It is tempting to look at the raw statistics and suggest that Barcelona and Bayern Munich both hoard possession above all, but the reality is that while for the former it is an ingrained philosophy, it is merely a reflection of Bayern's superiority in the Bundesliga. They are the closest anyone will come to out-possessing Barcelona, but while Barca will keep the ball for the sake of it, Bayern will attack efficiently and ruthlessly when they win the ball.
In that regard, it is likely that the battle for the ball between Europe's possession kings will fall the way of the leaders; but on the broader scale of the imminent war, it is far more difficult to predict a winner.
Having lost Mario Mandžukić to suspension, Jupp Hencykes must select a new striker. The hierarchy this season has generally seen Mario Gomez deputise in Mandžukić's absence, but Claudio Pizarro's recent good form has seen his stock rise, and Hencykes went on record this week saying he has "three first choice strikers" to choose from. Still, he will regret the loss of the Croatian, who plays a key role not only in terms of scoring goals, but also in setting the tone for Bayern's pressing, working energetically from the front to close down defenders.
He was handed responsibility for tracking the slippery Andrea Pirlo against Juventus and his replacement will have to do a similar job on Sergio Busquets. The Spanish midfielder typically plays a safe, short passing game, but showed against AC Milan he is capable of quick, positive distribution into the forward line.
That will be one element in what is set to be an engrossing midfield battle. The selection for either side is predictable: Bastian Schweinsteiger and Javi Martinez will be up against Xavi and Andres Iniesta. It will be intriguing to see how Bayern approach this zone, as their midfield pivot is capable of playing two roles - either sitting back and stifling their intricate play between the lines, or pushing up and trying to force the two Spaniards into turnovers. The latter seems more likely when considering how Bayern have approached games this season, with a relentless energy and intensity that has seen them swamp all before them in the Bundesliga.
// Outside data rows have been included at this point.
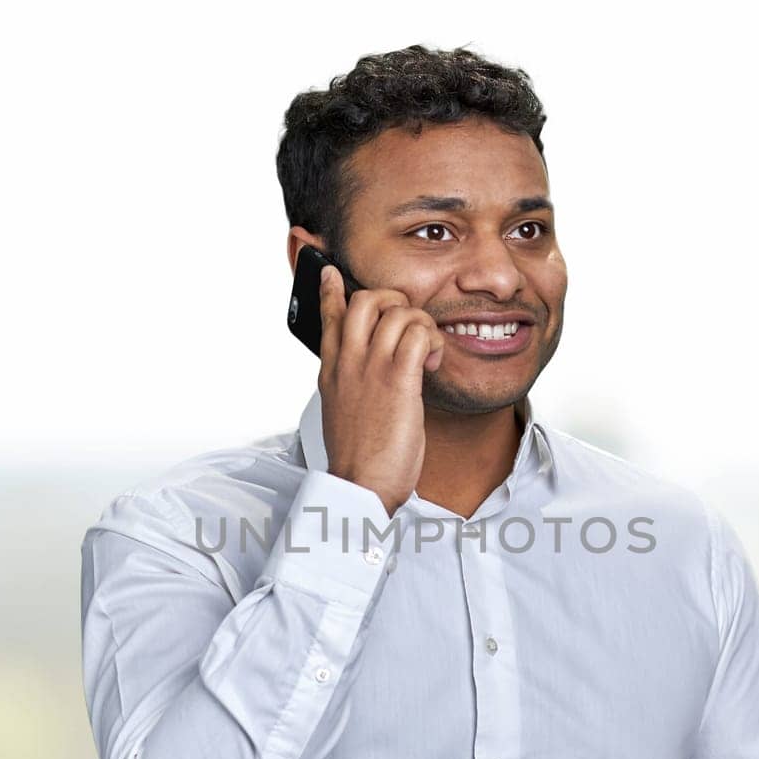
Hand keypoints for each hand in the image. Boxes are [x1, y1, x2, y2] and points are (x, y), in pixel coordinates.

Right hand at [317, 265, 445, 517]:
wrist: (359, 485)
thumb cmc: (357, 458)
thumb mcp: (343, 414)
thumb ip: (350, 387)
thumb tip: (365, 376)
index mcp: (331, 371)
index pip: (327, 316)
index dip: (331, 289)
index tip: (331, 272)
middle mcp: (348, 362)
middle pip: (365, 299)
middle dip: (394, 301)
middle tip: (409, 326)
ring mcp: (371, 368)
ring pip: (397, 310)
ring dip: (421, 325)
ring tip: (425, 354)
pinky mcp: (398, 379)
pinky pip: (418, 333)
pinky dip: (431, 341)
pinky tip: (432, 363)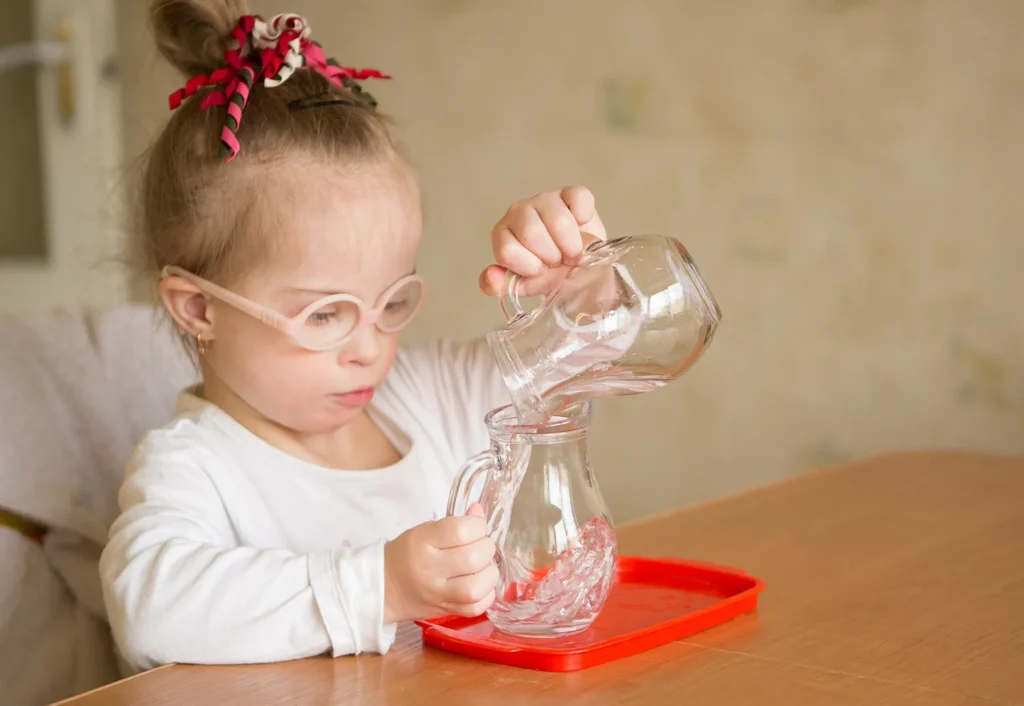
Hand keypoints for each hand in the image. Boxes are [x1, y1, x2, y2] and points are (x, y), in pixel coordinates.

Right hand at [382, 504, 497, 623]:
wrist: (385, 587)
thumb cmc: (407, 554)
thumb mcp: (425, 531)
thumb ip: (455, 522)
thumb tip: (479, 513)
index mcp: (423, 542)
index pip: (460, 531)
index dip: (478, 525)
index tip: (476, 527)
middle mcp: (430, 569)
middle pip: (473, 558)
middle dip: (486, 547)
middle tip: (481, 546)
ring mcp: (438, 594)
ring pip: (476, 587)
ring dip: (489, 573)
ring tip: (484, 566)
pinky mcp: (446, 611)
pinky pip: (476, 608)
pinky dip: (486, 594)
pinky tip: (481, 584)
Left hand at [479, 185, 607, 297]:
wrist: (579, 265)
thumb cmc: (549, 272)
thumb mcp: (524, 284)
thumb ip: (501, 285)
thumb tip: (490, 276)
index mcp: (502, 233)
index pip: (507, 250)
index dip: (529, 267)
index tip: (540, 269)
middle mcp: (519, 211)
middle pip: (531, 233)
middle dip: (551, 256)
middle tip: (558, 260)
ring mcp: (545, 199)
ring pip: (558, 222)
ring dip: (571, 245)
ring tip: (571, 250)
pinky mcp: (571, 193)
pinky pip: (579, 199)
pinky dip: (584, 218)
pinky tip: (581, 228)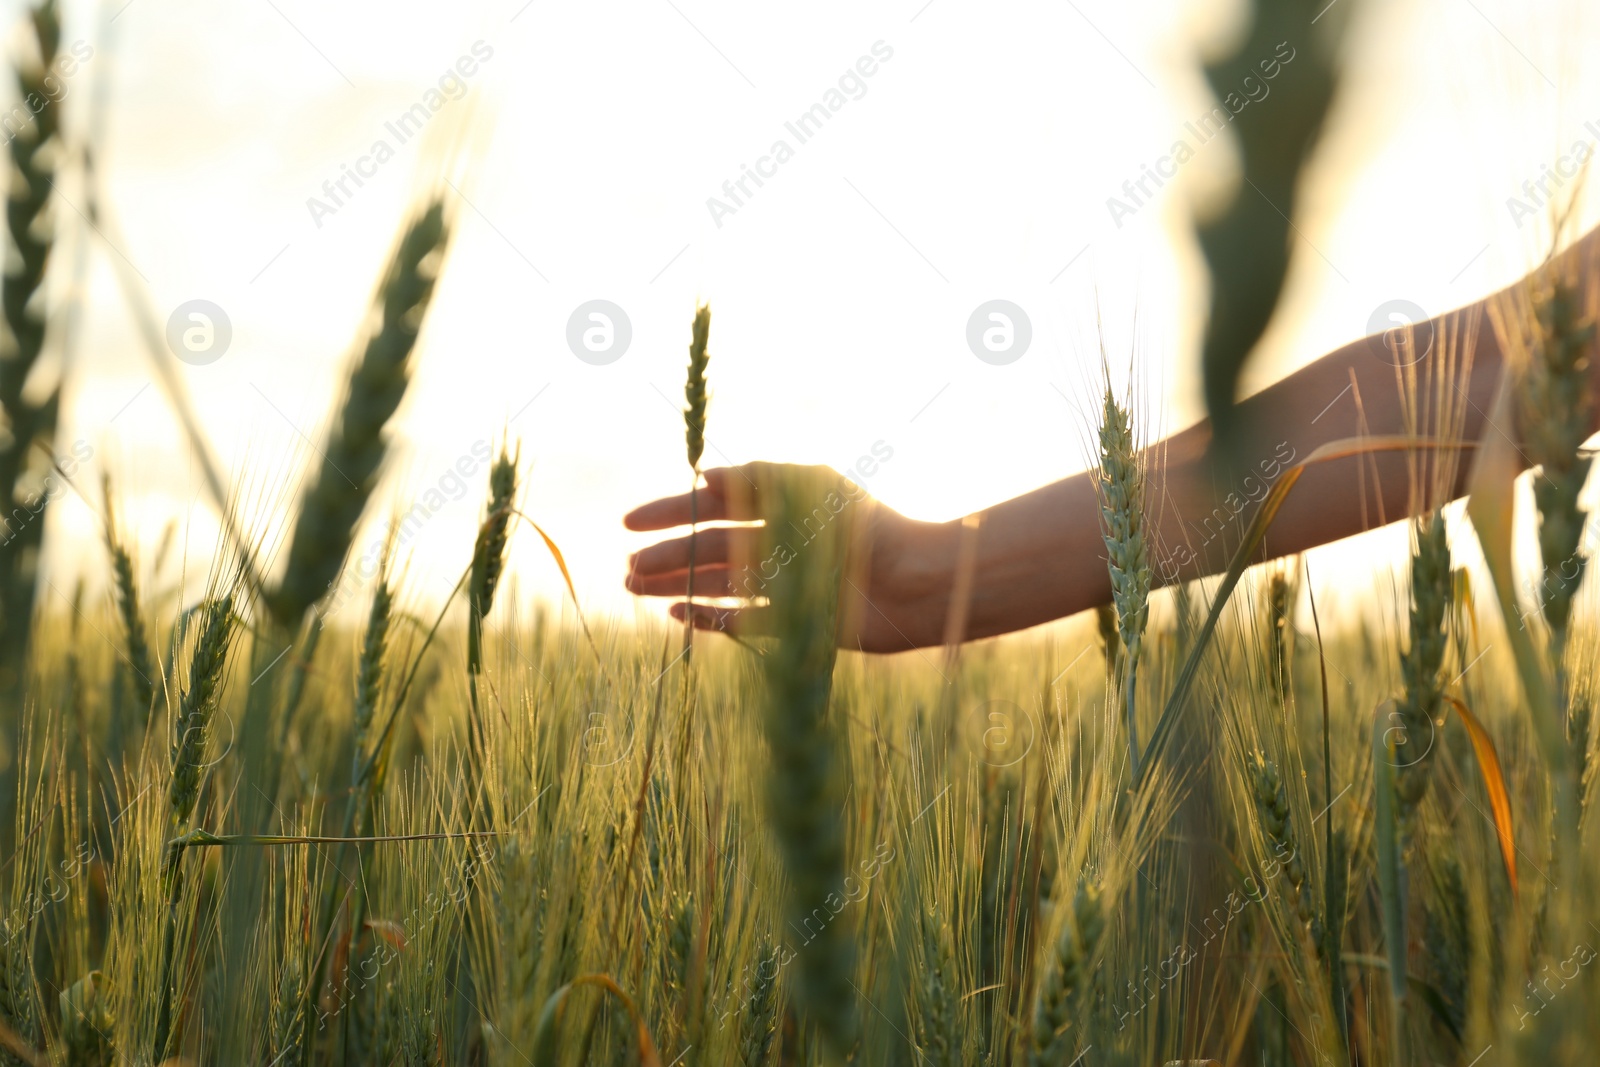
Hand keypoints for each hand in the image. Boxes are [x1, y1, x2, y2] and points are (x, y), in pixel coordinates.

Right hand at [623, 463, 956, 652]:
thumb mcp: (813, 488)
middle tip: (624, 570)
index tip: (629, 522)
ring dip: (676, 586)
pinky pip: (742, 620)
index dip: (671, 512)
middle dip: (666, 557)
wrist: (918, 583)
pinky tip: (676, 615)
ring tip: (634, 590)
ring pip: (718, 583)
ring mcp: (786, 583)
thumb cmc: (870, 527)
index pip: (713, 506)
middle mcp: (780, 542)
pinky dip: (709, 618)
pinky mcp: (797, 622)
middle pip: (709, 548)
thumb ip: (759, 479)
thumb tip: (703, 477)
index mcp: (782, 505)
The loss of Toni Kroos could be significant. The playmaker has become the hub at the heart of this Bayern team; able to play a variety of roles from the No. 10 position. His ability to drop deep into midfield - something he did excellently in last year's semi-final against Real Madrid - would have been useful here, to help retain possession and dictate the tempo of Bayern's passing. His replacement, Thomas Muller, is similarly talented, but operates in more advanced positions and less versatile with his movements. He will drift out towards the right flank, allowing Arjen Robben to cut inside and Phillip Lahm to overlap down the touchline.
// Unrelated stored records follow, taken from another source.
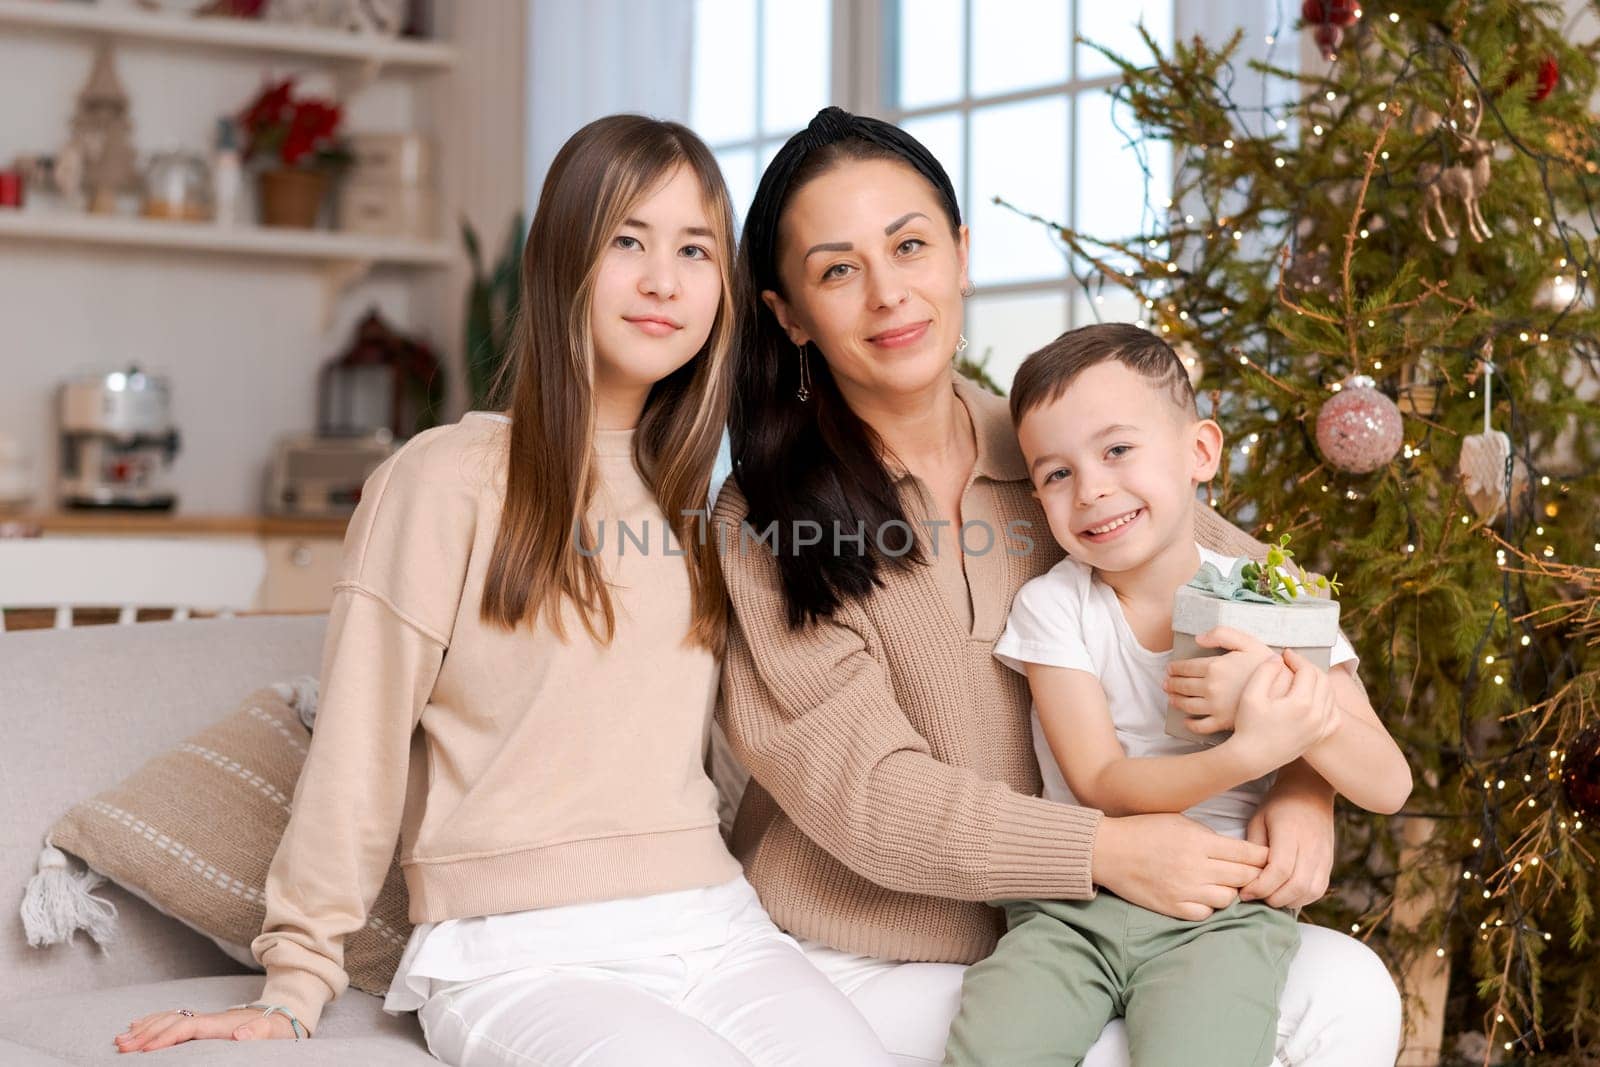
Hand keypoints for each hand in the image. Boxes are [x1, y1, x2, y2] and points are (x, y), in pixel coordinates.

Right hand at [115, 1006, 296, 1052]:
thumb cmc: (277, 1029)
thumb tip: (240, 1033)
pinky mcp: (203, 1022)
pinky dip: (153, 1021)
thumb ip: (259, 1032)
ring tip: (121, 1039)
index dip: (165, 1037)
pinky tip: (138, 1026)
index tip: (144, 1049)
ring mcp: (204, 1019)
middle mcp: (208, 1018)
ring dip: (145, 1028)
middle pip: (171, 1022)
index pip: (187, 1027)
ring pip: (168, 1019)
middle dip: (145, 1034)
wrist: (283, 1014)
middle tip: (121, 1047)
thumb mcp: (274, 1032)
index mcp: (221, 1023)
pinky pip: (173, 1019)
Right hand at [1091, 812, 1269, 921]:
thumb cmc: (1144, 831)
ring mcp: (1184, 891)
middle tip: (1251, 873)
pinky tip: (1201, 895)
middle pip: (1244, 877)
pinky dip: (1208, 905)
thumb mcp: (1179, 822)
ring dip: (1230, 891)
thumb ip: (1209, 837)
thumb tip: (1238, 852)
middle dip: (1252, 875)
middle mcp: (1195, 868)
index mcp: (1199, 842)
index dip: (1263, 857)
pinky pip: (1206, 913)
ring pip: (1229, 899)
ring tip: (1221, 883)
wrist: (1109, 851)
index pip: (1248, 854)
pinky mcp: (1173, 908)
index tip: (1268, 858)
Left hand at [1164, 626, 1278, 734]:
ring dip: (1175, 701)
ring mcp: (1215, 706)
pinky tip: (1187, 721)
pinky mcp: (1223, 722)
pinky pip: (1200, 725)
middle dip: (1171, 684)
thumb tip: (1198, 638)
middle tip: (1166, 683)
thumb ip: (1222, 634)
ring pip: (1186, 705)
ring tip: (1171, 698)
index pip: (1184, 668)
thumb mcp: (1247, 641)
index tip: (1170, 669)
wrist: (1286, 692)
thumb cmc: (1267, 665)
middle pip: (1182, 686)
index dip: (1174, 668)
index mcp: (1214, 667)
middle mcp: (1210, 687)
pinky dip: (1190, 724)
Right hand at [1228, 650, 1339, 775]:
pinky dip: (1328, 702)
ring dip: (1318, 682)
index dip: (1296, 658)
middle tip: (1292, 663)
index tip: (1284, 654)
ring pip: (1330, 696)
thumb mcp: (1251, 695)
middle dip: (1308, 667)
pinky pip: (1334, 715)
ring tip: (1301, 677)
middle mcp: (1316, 715)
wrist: (1251, 758)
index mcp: (1301, 703)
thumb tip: (1278, 658)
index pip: (1307, 671)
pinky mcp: (1318, 737)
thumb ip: (1265, 671)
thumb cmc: (1248, 726)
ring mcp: (1320, 728)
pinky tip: (1314, 698)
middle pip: (1322, 680)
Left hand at [1240, 764, 1336, 905]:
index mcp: (1290, 833)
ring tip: (1269, 897)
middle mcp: (1311, 847)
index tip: (1244, 893)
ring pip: (1310, 892)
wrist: (1310, 791)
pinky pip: (1319, 889)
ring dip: (1287, 902)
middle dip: (1272, 898)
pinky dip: (1302, 898)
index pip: (1278, 870)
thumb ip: (1254, 848)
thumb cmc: (1278, 805)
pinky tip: (1286, 894)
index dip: (1260, 887)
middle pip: (1296, 886)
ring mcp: (1324, 856)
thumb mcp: (1258, 820)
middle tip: (1254, 897)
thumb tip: (1248, 878)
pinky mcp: (1329, 862)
Sergio Busquets is experienced and calm to deal with the threat of Robben cutting inside and will position himself slightly left-of-centre to cope, but it is Jordi Alba who might really struggle. There will be no Carlos Puyol, Javier Macherano or Adriano available to play in central defence, making it likely that youngster Marc Bartra will be called into the side. As Pique favours playing on the right hand side of a partnership, Bartra will likely be dragged out to the flank to help Alba deal with Bayern's overloads down the right. A Bayern goal from this side looks likely thanks to Phillip Lahm, who currently ranks equal first for assists in the league and will try to aim low crosses across the face of goal in search of midfield runners.
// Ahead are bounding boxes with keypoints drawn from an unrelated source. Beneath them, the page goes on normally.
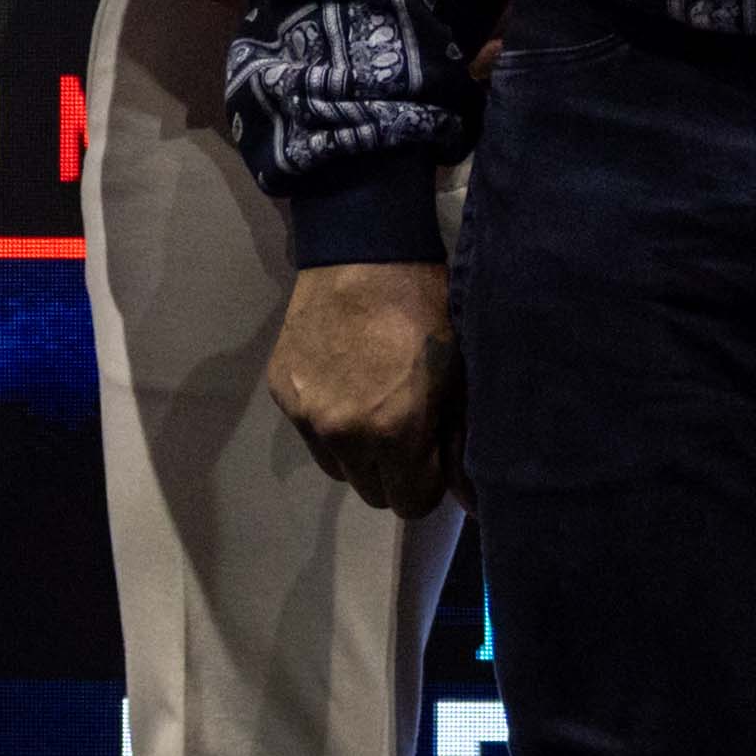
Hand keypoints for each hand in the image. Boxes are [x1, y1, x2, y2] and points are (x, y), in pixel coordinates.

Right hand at [268, 259, 458, 515]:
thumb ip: (463, 443)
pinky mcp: (281, 392)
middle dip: (393, 471)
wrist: (364, 250)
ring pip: (337, 466)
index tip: (434, 451)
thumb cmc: (427, 308)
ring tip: (373, 404)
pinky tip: (345, 380)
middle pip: (371, 492)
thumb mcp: (459, 375)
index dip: (428, 482)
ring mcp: (306, 414)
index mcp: (394, 432)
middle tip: (407, 428)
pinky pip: (310, 432)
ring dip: (358, 451)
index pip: (410, 504)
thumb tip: (474, 505)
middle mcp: (343, 433)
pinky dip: (329, 420)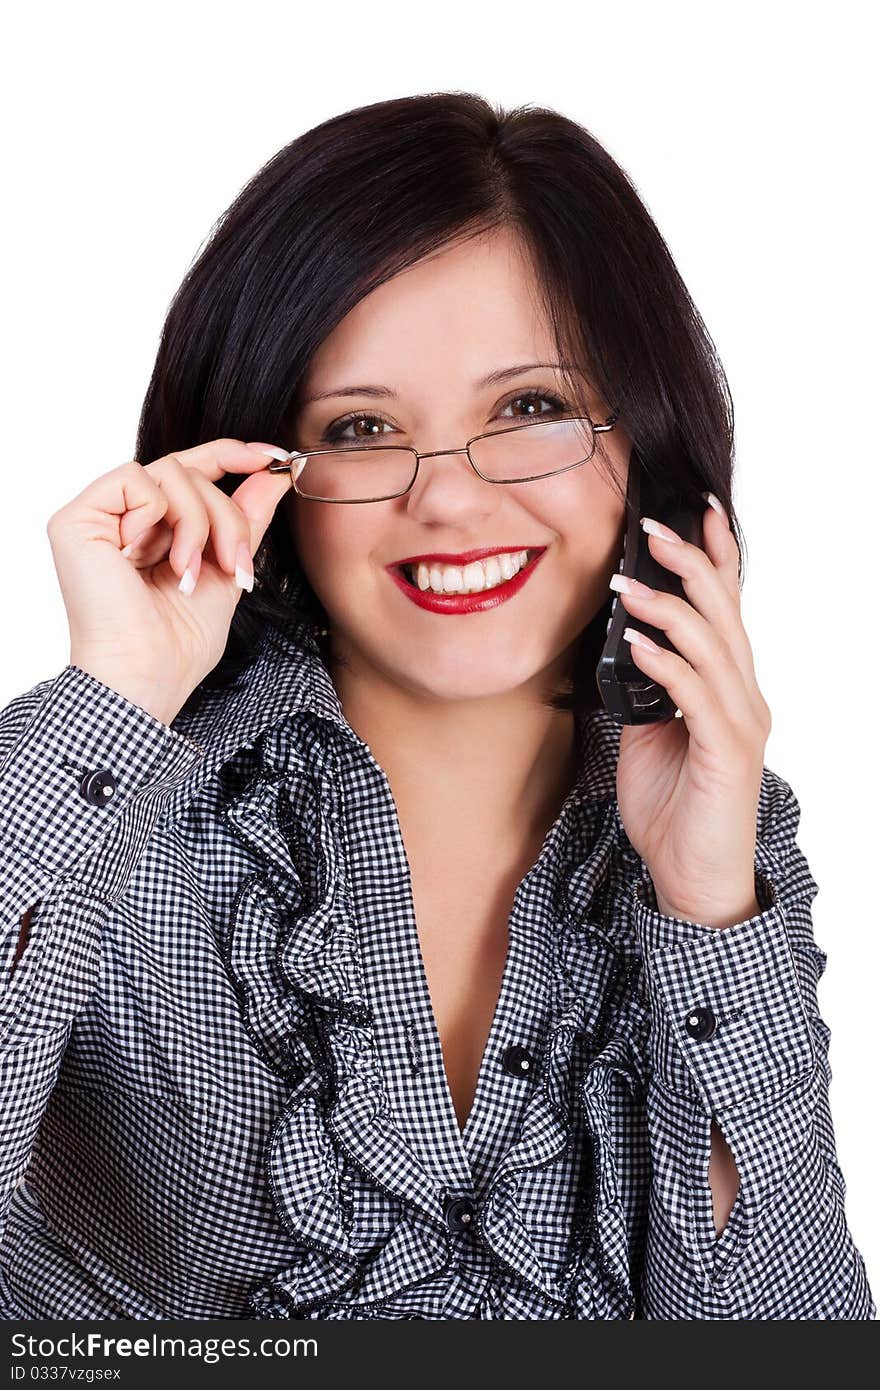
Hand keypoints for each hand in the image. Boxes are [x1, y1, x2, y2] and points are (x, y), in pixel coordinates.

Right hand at [47, 439, 293, 725]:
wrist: (147, 676)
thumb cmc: (178, 644)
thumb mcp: (226, 570)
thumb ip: (245, 520)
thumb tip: (273, 474)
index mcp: (154, 529)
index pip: (192, 470)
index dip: (233, 456)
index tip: (274, 457)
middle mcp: (122, 517)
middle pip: (190, 471)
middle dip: (227, 516)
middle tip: (236, 567)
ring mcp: (98, 516)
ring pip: (170, 471)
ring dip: (197, 523)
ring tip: (187, 573)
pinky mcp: (77, 519)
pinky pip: (134, 479)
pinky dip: (156, 516)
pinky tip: (147, 559)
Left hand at [610, 497, 772, 928]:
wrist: (693, 878)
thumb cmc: (673, 808)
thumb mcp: (648, 736)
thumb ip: (644, 691)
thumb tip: (620, 649)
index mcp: (726, 688)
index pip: (724, 610)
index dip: (714, 558)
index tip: (694, 511)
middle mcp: (742, 697)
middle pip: (723, 614)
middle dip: (688, 564)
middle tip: (652, 526)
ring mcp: (740, 723)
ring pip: (712, 647)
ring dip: (669, 609)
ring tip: (631, 582)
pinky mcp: (726, 754)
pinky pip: (697, 697)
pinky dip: (667, 664)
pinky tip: (637, 643)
Barcelona's own attacking threat is predictable. Provided Messi starts -- and the latest rumours suggest he will -- the Argentine will play as a false nine, coming deep to collect possession and either dribbling directly on goal or feeding passes into the path of the inverted wingers.
It is likely that the two centre-backs will be responsible for tracking Messi when he moves in between the lines. Dante is an aggressive, pacy defender comfortable in coming off his line and so is well suited to this task, but his partner of recent weeks, Daniel Van Buyten, lacks this mobility. With that in mind, it would be unlikely, but not surprising to see Jerome Boateng start inside. He's a more mobile defender, more comfortable tracking Messi in deep positions, and shares a good understanding with Dante, especially knowing when to drop deep and cover if the Brazilian charges forward.
Meanwhile, on the Barca flanks, Pedro will almost certainly start. He times his runs from the right flank into the penalty box expertly, so David Alaba must be wary of his movement. On the opposite side, it will be either Alexis Sanchez or David Villa performing a similar role. With the threat of Bayern's wingers on the counter-attack ever present, there may be little opportunity for Dani Alves and Alba to get forward and provide width, making it crucial for Barcelona that whoever starts on the left is firing on all cylinders.